見事な手際に、「おおー」と純粋な感嘆の声が漏れた。…ん、だけど。

「うっわー」
「……」

時任先輩を背面から抱えている真田先輩。
その黒い革手袋に包まれた左手は、時任先輩の胸をがっちりと掴んでいた。
先輩危ないじゃないですか、と真田先輩は言うが、わたしたちから見れば真田先輩の体制のほうが危ない。痴漢以外の何物でもない。

「でも…いーなぁ、時任先輩。
 この前お風呂入ったときも思ったけど、見た目よりずっと大きいし」

「………」

「……えっと…美鶴、先輩?」

沈黙したまま動かない先輩を見上げ、ぎょっとした。
般若だ。
般若が、ここにいる。

「明彦」
低い声で唸りながら、美鶴先輩は鉄拳を繰り出す。
真田先輩、後頭部に大打撃。クリティカルだ。もう一撃で気絶は確実だろう。
しかし殴られても尚、状況が飲めていないらしい真田先輩は、時任先輩の胸をわし掴んだままで目を白黒させている。

サーベルを抜く美鶴先輩。顔を真っ赤にした時任先輩が何やら訴え、真田先輩が彼女から離れる。
その様子を離れた位置から眺めつつ、わたしは寮の扉へと手をかけた。

「あ、おかえりなさい」

ラウンジにはゆかり先輩がいた。
てっきりもう眠っていると思っていたので、少しだけびっくりする。

「いや、その…影時間に一人で寝るってのも、ちょっと怖くて…」
「そうなんですか。…うん、仕方ないですよ」

背後の会話を無視して内部へ入り、ゆかり先輩の正面に座る。

仕方ない、と言ったものの、正直彼女の心境はよくわからない。
わたしにとっては単純に睡眠時間が一時間ほど増えるだけなので、むしろ影時間の寝心地は良いくらいだ。
…と、まえに美鶴先輩に話したら、これ以上ないくらいの深い溜息をつかれたが。

腰を落ち着けて一分もしないうちに、外にいた四人がラウンジへと入ってきた。

「それで、理事長?
 こんな時間にレディを連れてくるのは、些か非常識だと思うのですが」

全員がソファに腰を据えた後、美鶴先輩が棘しかない口調で尋ねる。
真田先輩の行いに未だご立腹のようだ。八つ当たり対象にされた理事長は苦笑して、「検査結果の報告だよ。時任さんが、できるだけ早くというから」と受け流す。

その後の話し合いは、比較的スムーズに進んだ。

時任先輩の検査結果は、『わからないことがわかった』とでも言えばいいんだろうか。
ともかく彼女が戦うのは無理だということで、安全確保のために"寮母のアルバイト"としてこの巌徒台分寮に滞在してもらうことに決定した。

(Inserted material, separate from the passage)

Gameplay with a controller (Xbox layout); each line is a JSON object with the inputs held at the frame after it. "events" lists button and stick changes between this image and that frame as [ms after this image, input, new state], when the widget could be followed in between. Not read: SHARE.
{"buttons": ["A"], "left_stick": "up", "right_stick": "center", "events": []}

「……大丈夫かなー。なんか嫌な予感がするんだけどなー…」
「えっ?」

ラウンジに残されたわたしの独白を、ゆかり先輩が拾ったらしい。
まっすぐに向けられた目に慌てる。
深い意味はなかったんだ。ただ、嫌な予感がすると。漠然とそう思っただけで、確信じみたものは何もない。

「や、やめてよ。彼方ちゃんの勘とかって、すっごい当たりそうなんだもん」

「そうですか?」

ゆかり先輩が不安そうな顔で頷き、「私、もう寝るね」と踵を返す。
ラウンジには、わたし一人が残された。

…まぁ、いいや。お風呂入って、さっさと寝よ。